Нередкая расплывчатость, неопределенность журналов обусловливалась «жанровыми особенностями». Статс-секретарь Департамента законов Г.И. Шамшин на этот счет говорил: «Знаете, как ласточка, летая над водой, чуть-чуть задевает ее поверхность крылом, вот так и в журналах должны мы касаться существа дела; так чуть-чуть, тем самым ничем не связывая решений Совета по другим более или менее аналогичным делам». Шамшин сам редактировал журналы, фактически переписывая их. Его тексты вполне соответствовали заданным им самим требованиям: «гладко нанизанные слова, почти без всякого содержания». При этом он не обращал никакого внимания на редакцию законопроекта. Обычно он оставался в изложении составителя журнала[554]. Шамшин – весьма показательный пример, впрочем, не все объясняющий. Совсем иначе работал его предшественник (Ю.А. Икскуль фон Гильденбандт) или, например, статс-секретарь Департамента промышленности и торговли Д.А. Философов. Икскуль стремился вникать в содержание законопроектов и ради этого он собирал особые совещания своих подчиненных, которые детально рассматривали каждый документ. Философов же, по словам Гурко, умный, талантливый, но крайне ленивый, по возможности передоверял работу своим способным сотрудникам. При этом он не считался с мнениями, высказанными в департаменте. Составленные при его участии журналы практически не соответствовали тому, что в действительности говорилось на заседании[555].
Это не был исключительный случай. Еще в 1850-е гг. канцлер К.В. Нессельроде выражал недоумение, что журнал заседания Комитета финансов даже противоречил тому, что в действительности говорилось. Составлявший его М.Х. Рейтерн парировал: «Но, граф, если бы я ограничивался только тем, что говорилось, то размер журнала не превзошел полстраницы»[556]. Примерно в то же самое время государственный секретарь Н.И. Бахтин объяснял одному из членов Государственного совета, почему в журнале его мнение было изложено недостаточно точно: «Должность государственного секретаря, Ваше превосходительство, весьма трудная, вот видите, нужно, чтобы было изложено в журнале все, что было говорено, и чтоб было умно». Еще более ехидное замечание позволил себе государственный секретарь Е.А. Перетц: при ознакомлении с «отчетами и мотивированными мнениями [Государственного совета], можно предположить, что в Совете сидят чуть ли не Солоны; при публичности заседаний иллюзия совершенно исчезает»[557]. Многоопытный Д.М. Сольский на сей счет отмечал, что в журналах должно быть написано не то, что говорилось на заседании, а то, что должно было быть сказано[558]. В 1906 г.
А.Н. Куломзин, в прошлом управляющий делами Комитета министров, вспомнил об одном случае, когда столкнулся с резким расхождением журнала Особого совещания о нуждах дворянского сословия (1897–1901) с тем, что говорил сам на его заседаниях.
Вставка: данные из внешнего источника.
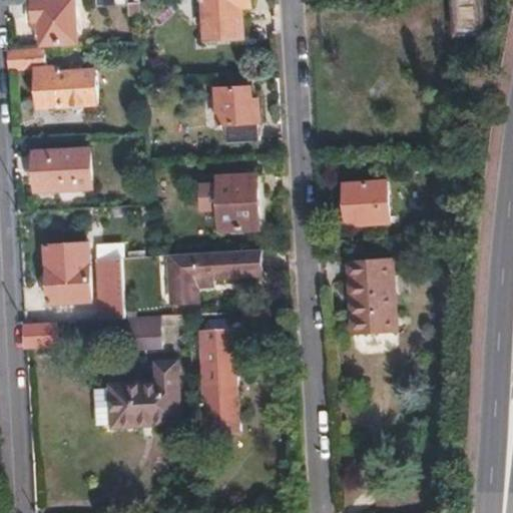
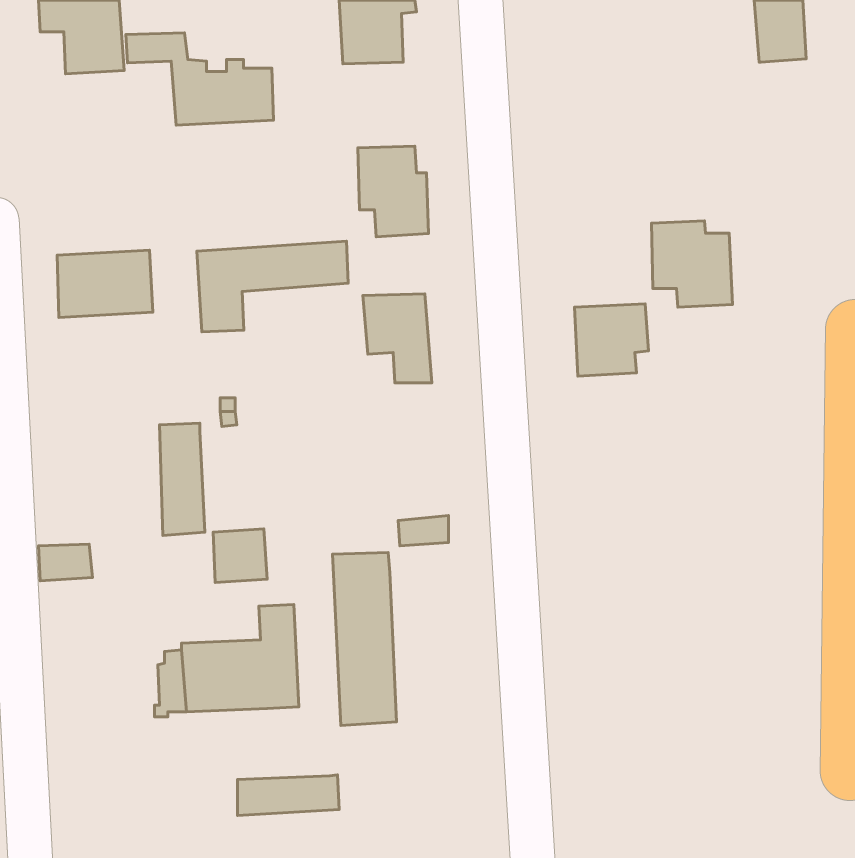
building: [7,51,95,106] -> [126,33,274,125]
building: none -> [651,221,733,307]
building: [44,243,88,303] -> none
building: [168,248,259,303] -> [197,241,348,332]
building: [354,259,397,334] -> none
building: none -> [237,775,339,815]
Правда, Куломзин, в отличие от Нессельроде, не подчинился канцелярии и отказался его подписывать[559].
Эту свободу «творчества» современный исследователь А.В. Ремнев определил как «искусство редактирования», которое предоставляло Государственной канцелярии большую власть[560]. Ведь Государственный совет никогда не утверждал точной редакции закона. В большинстве его резолюций говорилось: «В изменение и дополнение подлежащих статей Свода законов постановить.» При этом чаще всего не уточнялось, какие именно статьи имеются в виду[561]. По словам Гурко, в итоге точную редакцию закона формулировали чиновники Государственной канцелярии, которые пользовались в этом случае немалой свободой: «Внесенный ведомством проект подвергала [канцелярия] нередко коренной переработке, будто бы редакционной, но на деле часто затрагивавшей суть правил. Конечно, роль канцелярии ограничивалась подробностями, и основных крупных, а тем более политических сторон проекта она касаться не могла». При этом имея в виду, что большинство законов имели технический характер, следует признать, что Государственная канцелярия играла немалую роль в законотворчестве и многие правовые акты были написаны ее сотрудниками[562].